Two examples from Europe struck me recently. First, Francesco Starace (right), CEO of Italy’s Enel, one the world’s largest utility companies, has been quoted (in energypost.eu) saying that the utility of the future is one that owns and manages a digitised grid that connects up decentralized green energy sources. He bemoans utilities that still think they should own large, centralized fossil fuel plants and says that Enel has decided to stop investing in large projects that take more than two or three years to complete.
With falling consumption, Europe’s utilities have to change, of course, to survive. Elsewhere Starace has said that: ‘the overcapacity we have in Europe is such that there is no possibility of imagining an overcoming of this situation of flat prices for many years to come.’

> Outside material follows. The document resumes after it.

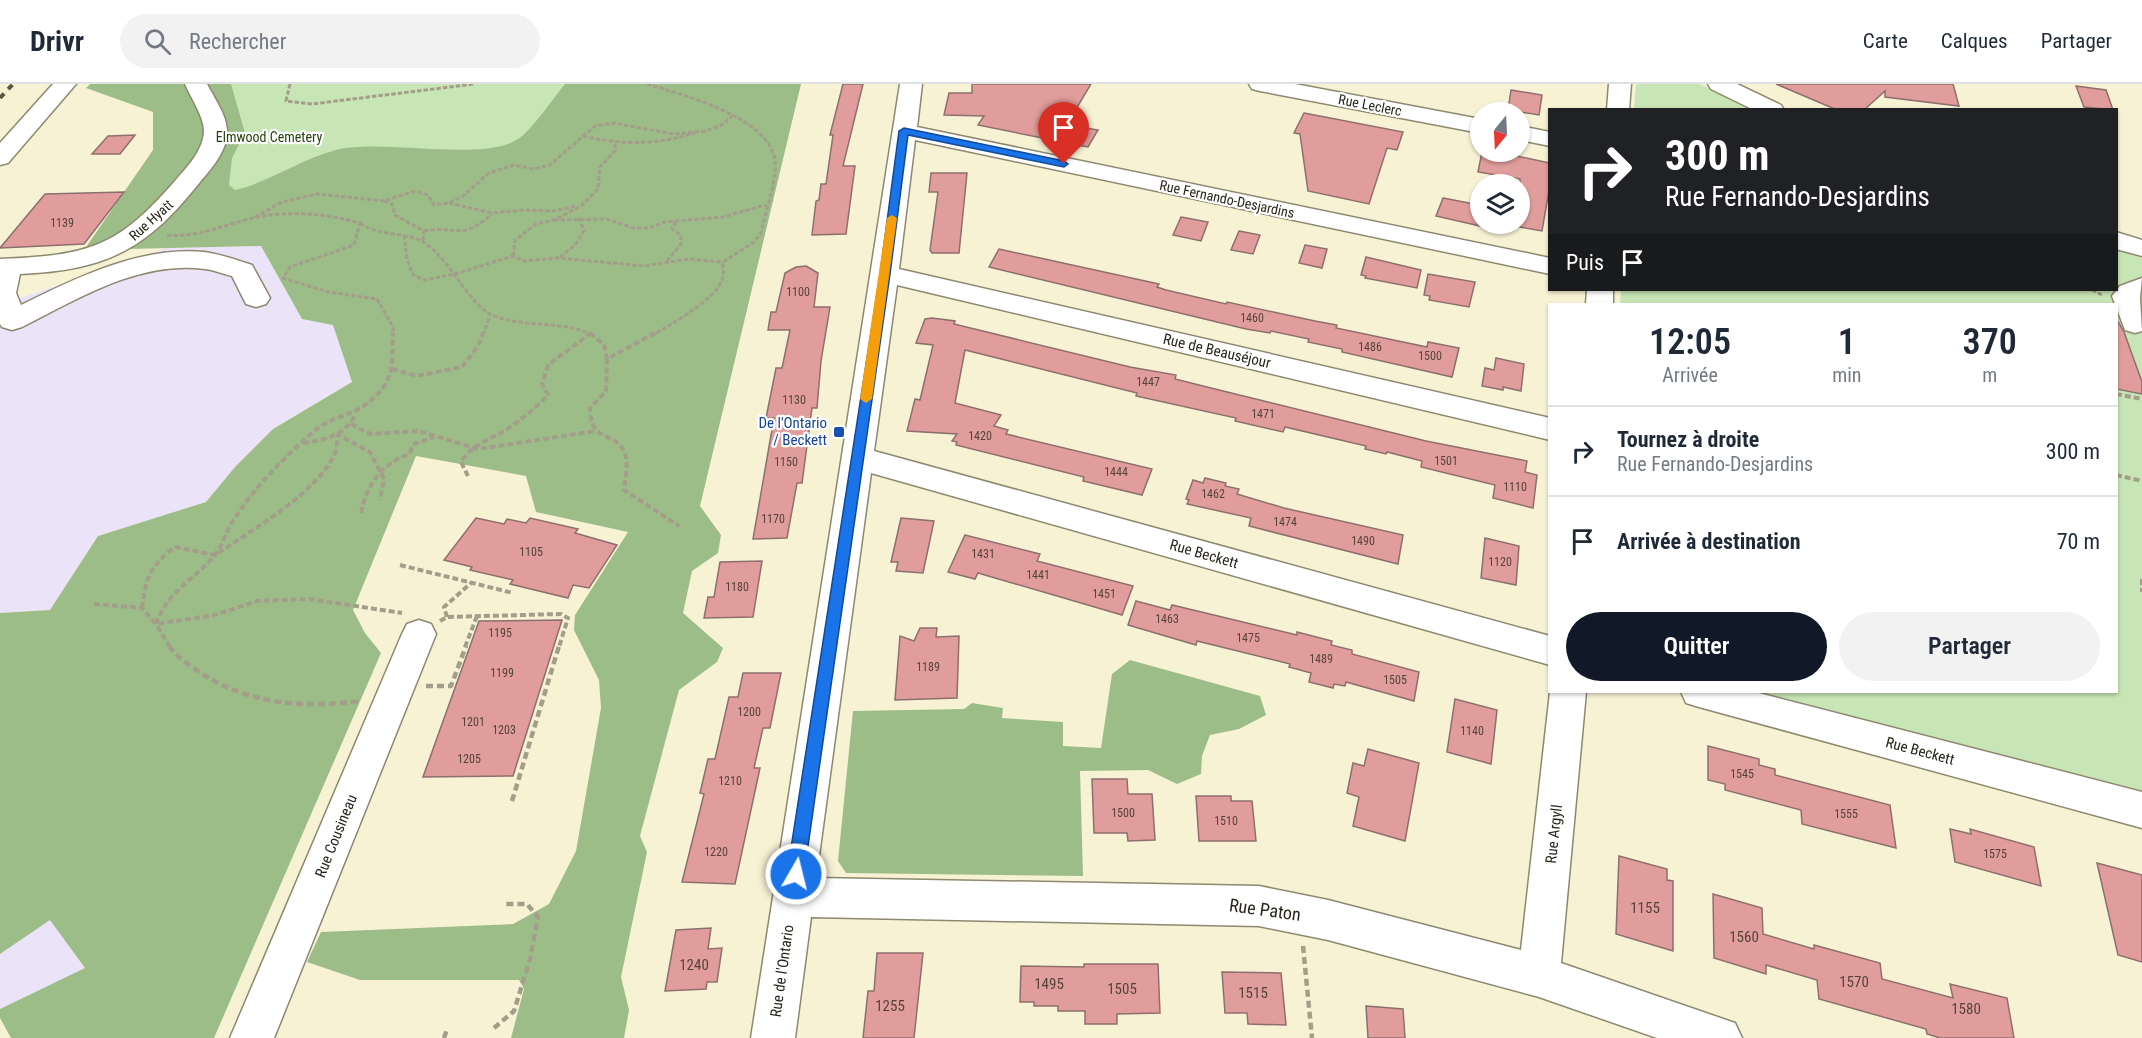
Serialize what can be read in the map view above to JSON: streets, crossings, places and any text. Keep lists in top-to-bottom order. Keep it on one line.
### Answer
{"streets":{"street":["Rue Leclerc","Rue Fernando-Desjardins","Rue Hyatt","Rue de Beauséjour","Rue Beckett","Rue Argyll","Rue Cousineau","Rue Paton","Rue de l'Ontario"]},"crossings":[["Rue Fernando-Desjardins","Rue de l'Ontario"],["Rue de Beauséjour","Rue de l'Ontario"],["Rue Beckett","Rue de l'Ontario"],["Rue Argyll","Rue Paton"],["Rue Paton","Rue de l'Ontario"]],"parks":["Elmwood Cemetery"],"places":{"transit":["De l'Ontario / Beckett"]},"house_numbers":["1139","1100","1460","1486","1500","1447","1130","1471","1420","1501","1150","1444","1110","1462","1170","1474","1490","1105","1431","1120","1441","1180","1451","1463","1195","1475","1489","1189","1199","1505","1200","1201","1203","1140","1205","1545","1210","1500","1555","1510","1220","1575","1155","1560","1240","1570","1495","1505","1515","1255","1580"],"north":"bottom","page":{"header":"Drivr","search":"Rechercher","nav":["Carte","Calques","Partager"],"turn":["300 m","Rue Fernando-Desjardins"],"then":"Puis","eta":["12:05","Arrivée","1","min","370","m"],"list":[{"name":"Tournez à droite","note":"Rue Fernando-Desjardins","value":"300 m"},{"name":"Arrivée à destination","value":"70 m"}],"buttons":["Quitter","Partager"]}}
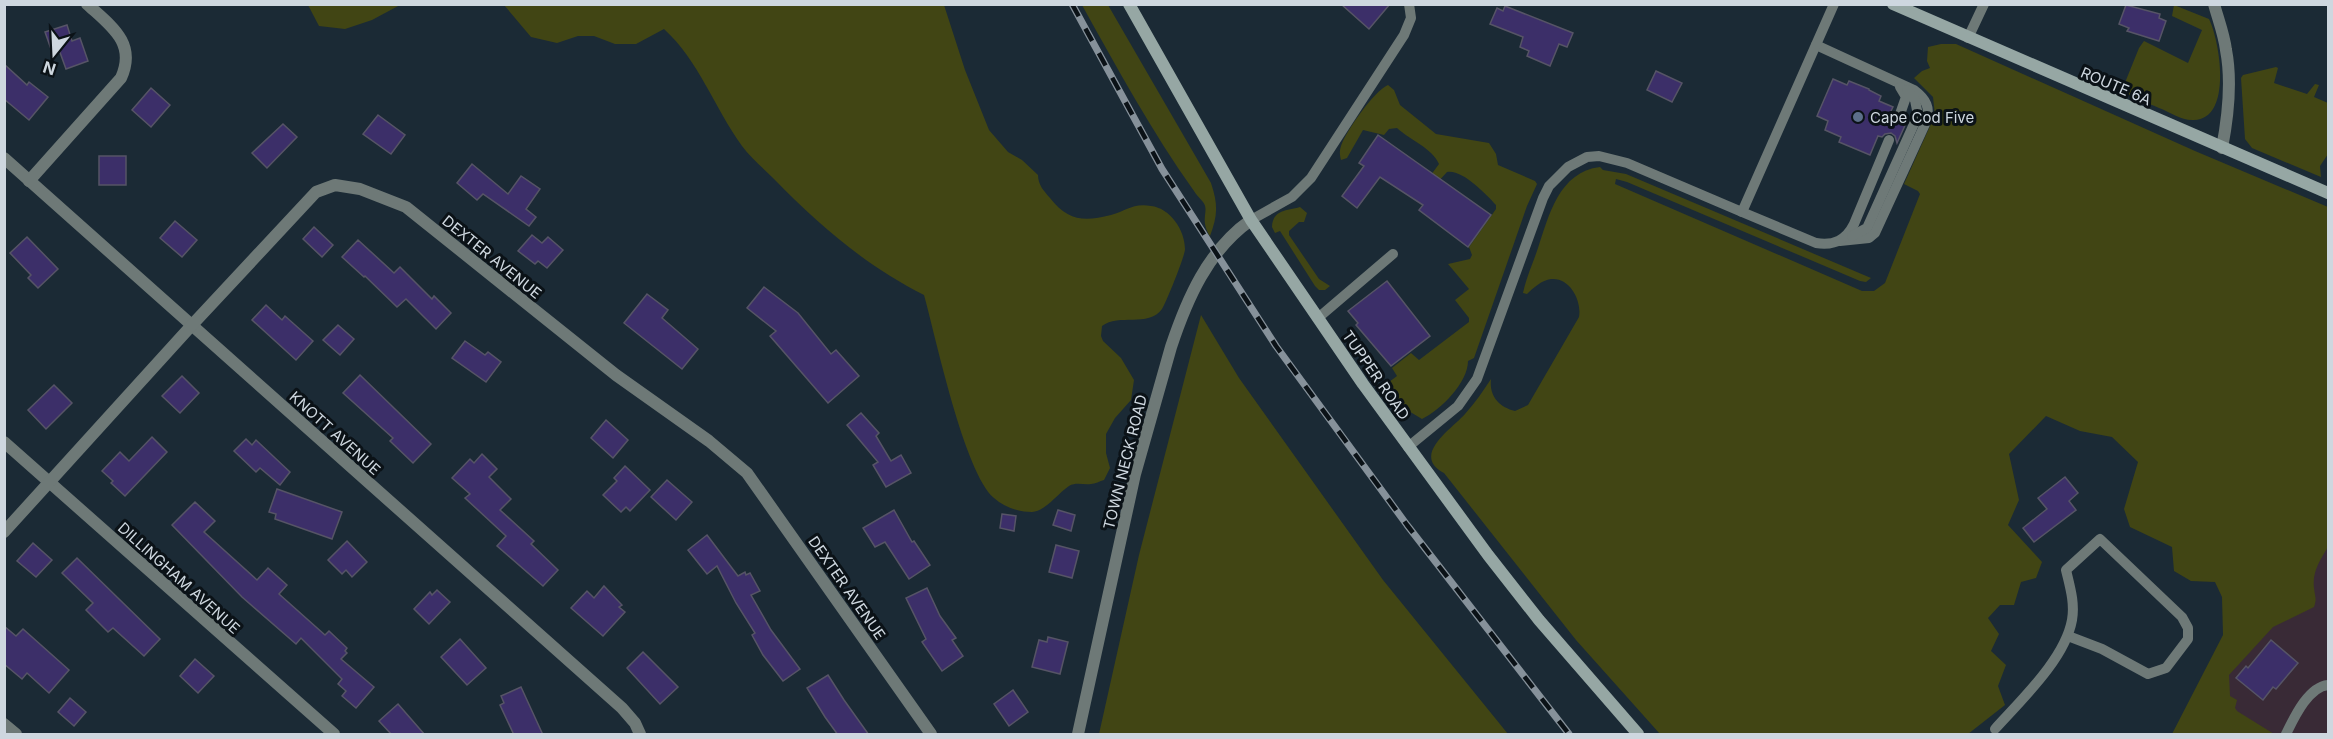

Meanwhile Germany’s E.ON has been telling the world of its recent ‘Supplier Innovation Day’ at which business customers heard how they could become ‘virtually emissions-free’ with on-site generation, solar+storage solutions and initiatives to sell power generated on-site around the neighbourhood. E.ON said it is keeping at the forefront of innovation, already offering energy storage and decentralized generation solutions for industry.
And the company can certainly back-up these claims. Earlier this month, E.ON announced the opening of a new CHP plant at Aqua Minerale San Benedetto, a soft drinks company based near Venice in Italy. The 13 MW scheme will produce process steam as well as power, and cut the company’s energy costs by around 15%. The next day, the company gave details of a CHP scheme to supply heat and power for a new cash-and-carry superstore in Nizhny Novgorad, Russia.
Some utilities have been working in the decentralized energy space for quite a while, building and operating plants for customers; the rest are going to have to catch-up to survive.